Set three random timers throughout your workday; when each fires, pause for 30 seconds to scan jaw, shoulders, chest, stomach, and hands for tension, rating each 1-5 and noting your current activity.
When a system reports all-green status but something feels wrong, immediately check for missing log streams, absent metrics, or silent services rather than trusting the presence of positive signals alone.
When reviewing code or data, trace actual execution paths or data trends variable-by-variable rather than pattern-matching from function names or headline numbers, because the gap between assumed behavior and actual behavior is where critical issues hide.
After any event producing strong reactions, spend 90 seconds recording observations in a two-column format (left: camera-recordable facts, right: interpretations) before analysis, because this separation prevents retroactive rewriting of evidence to fit conclusions.
Before prompting AI to analyze meeting transcripts or documents, explicitly request separated outputs: first section lists only observable facts without interpretation, second section offers interpretations of those observations.
In team contexts where observation must be separated from evaluation, make the phase transition explicit through verbal announcement ('We are now switching from observation mode to evaluation mode'), because implicit transitions allow the two modes to collapse into each other despite individual intentions.
When you encounter the same judgment arising across three or more different contexts, treat it as a structural cognitive habit requiring explicit examination rather than a series of independent assessments, because cross-context repetition indicates the judgment is executing from pattern-matching rather than situation-specific analysis.

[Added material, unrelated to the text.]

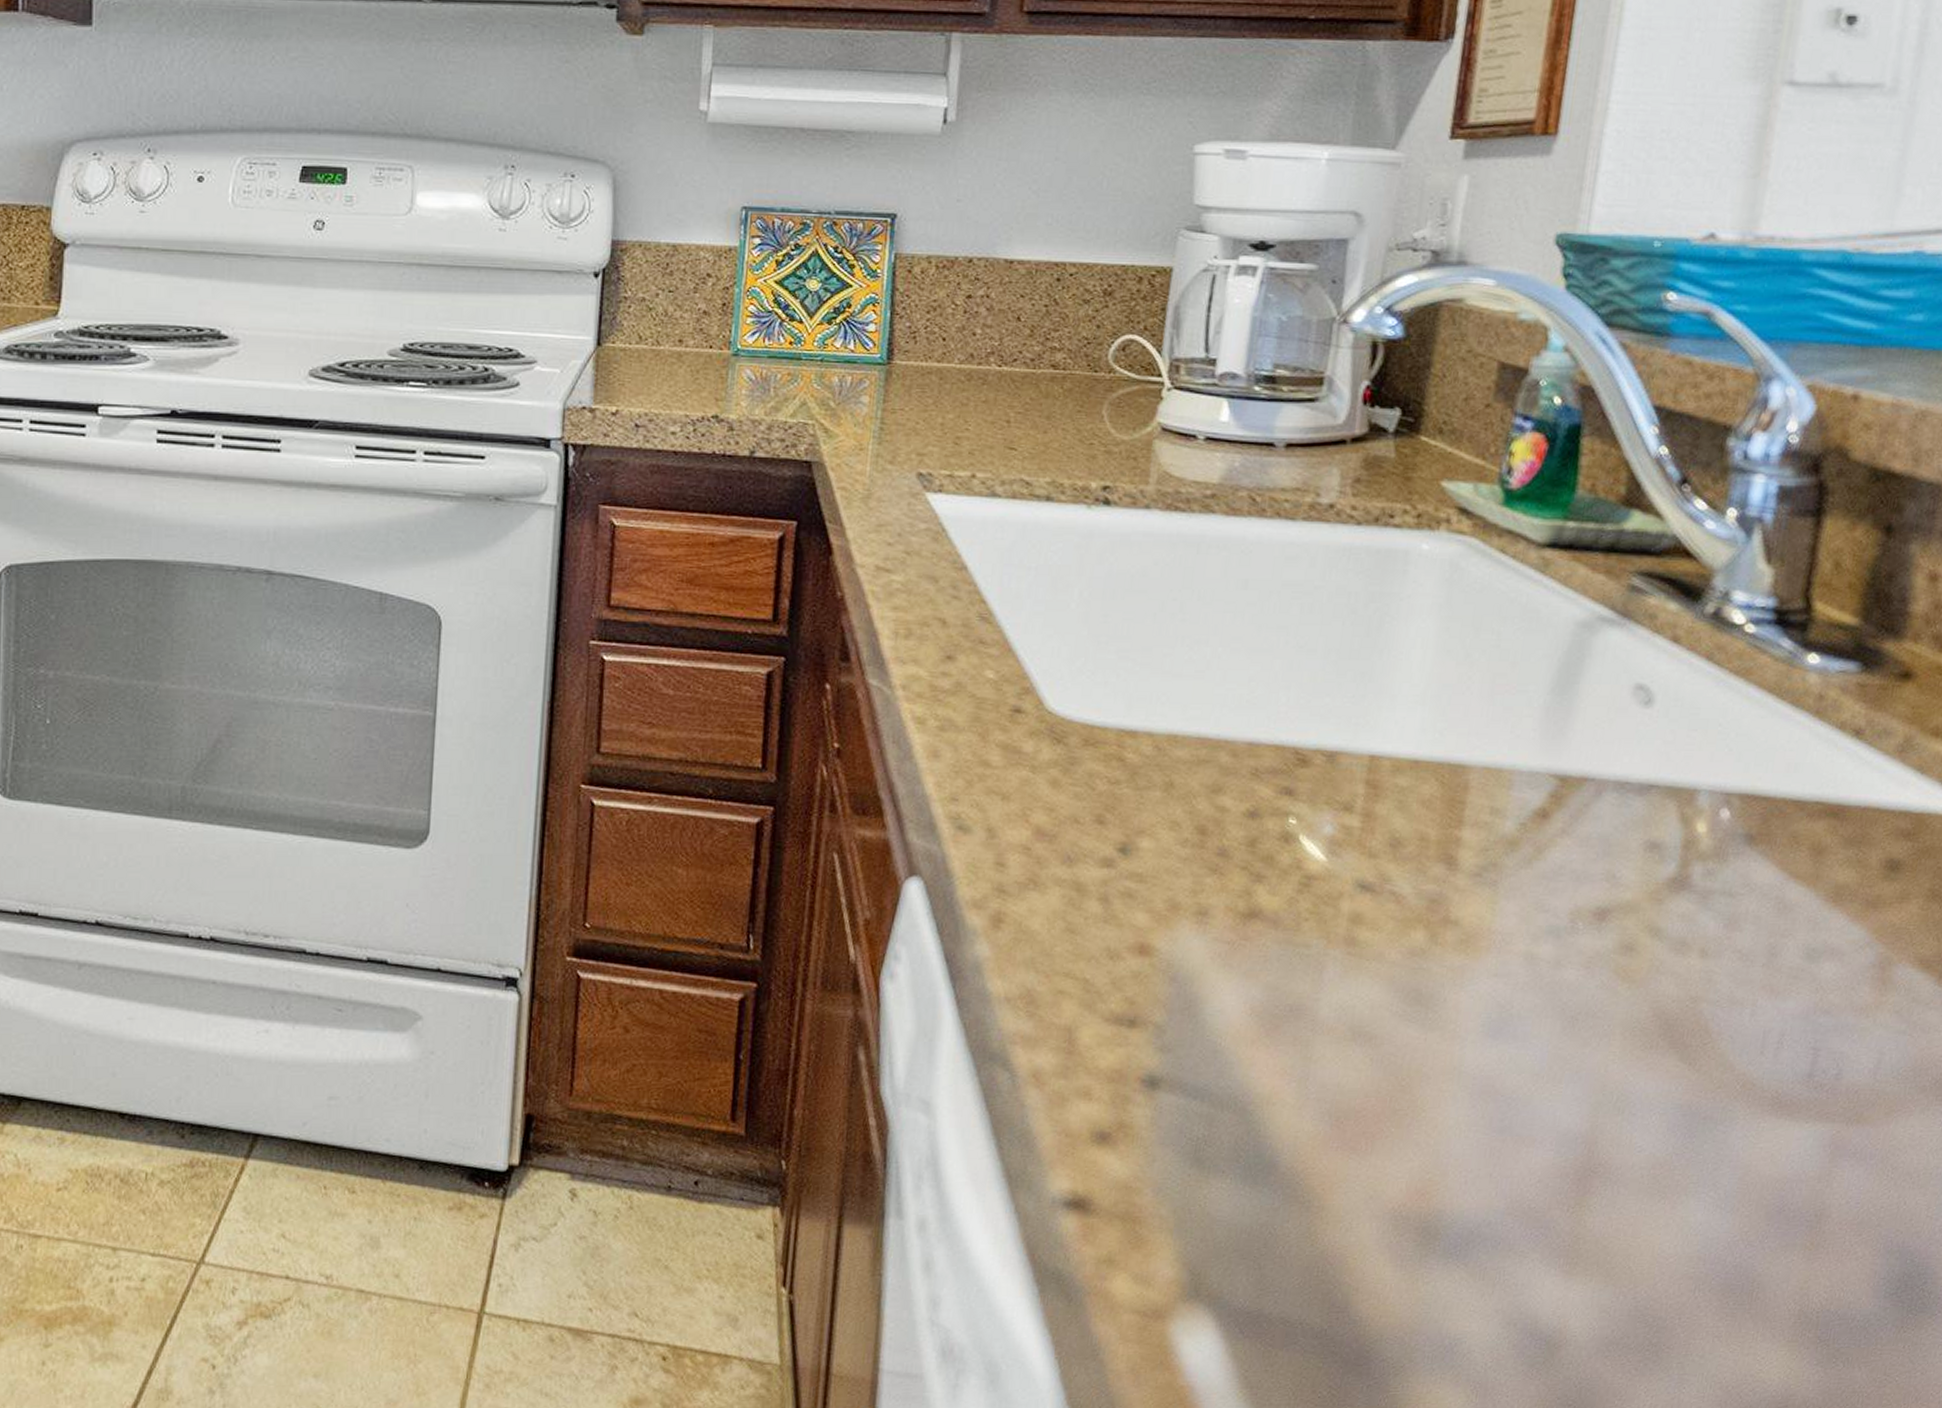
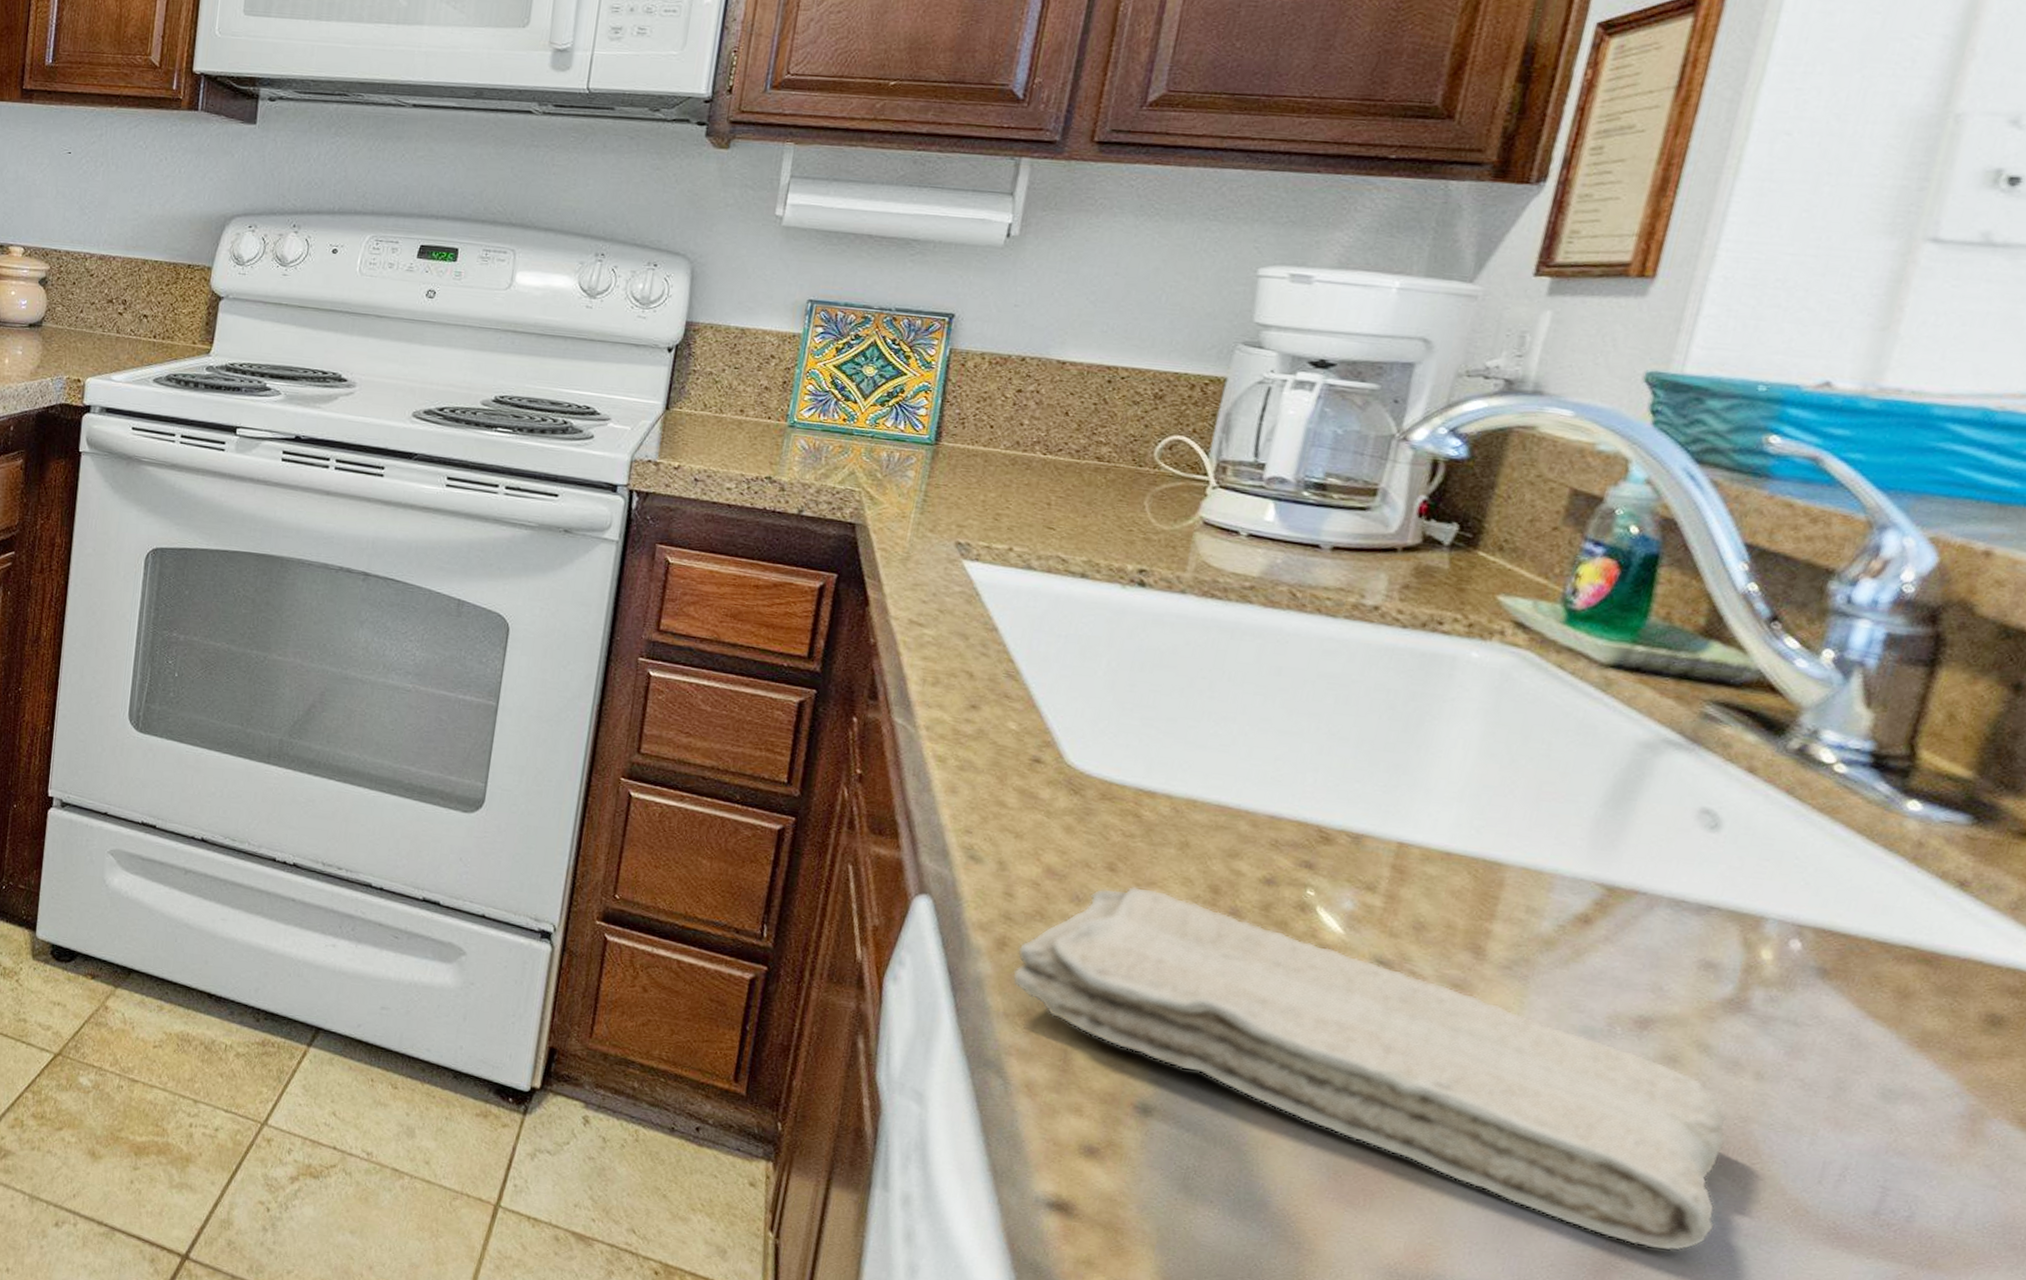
washcloth: none [1011,837,1681,1148] -> present [1012,886,1728,1251]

For habitual judgments that fire too quickly to intercept before they execute, implement a marking protocol where you log each occurrence with 'HJ' notation immediately after noticing it, because marking converts the judgment from invisible background process to observable object without requiring the neurologically impossible task of preventing automatic activation.
When noticing a habitual judgment about a person or group, apply the substitution test by asking whether you would make the same evaluation if a different person or group were in the identical situation—if the answer is uncertain or negative, you have detected a judgment running on identity rather than behavior.
When a judgment forms during an interaction, immediately convert it into a genuine question by replacing the evaluative conclusion with an inquiry about constraints, context, or reasoning ('Why would anyone write it this way?' becomes 'What constraints or context led to this approach?'), because questions activate exploratory cognition while conclusions activate confirmatory cognition.
When building new observation skills, construct a five-level difficulty hierarchy ranging from trivial annoyances to identity-level triggers, then spend minimum one week at each level before progressing, because attempting high-stakes observation without low-stakes mastery produces reversion to automatic judgment under pressure.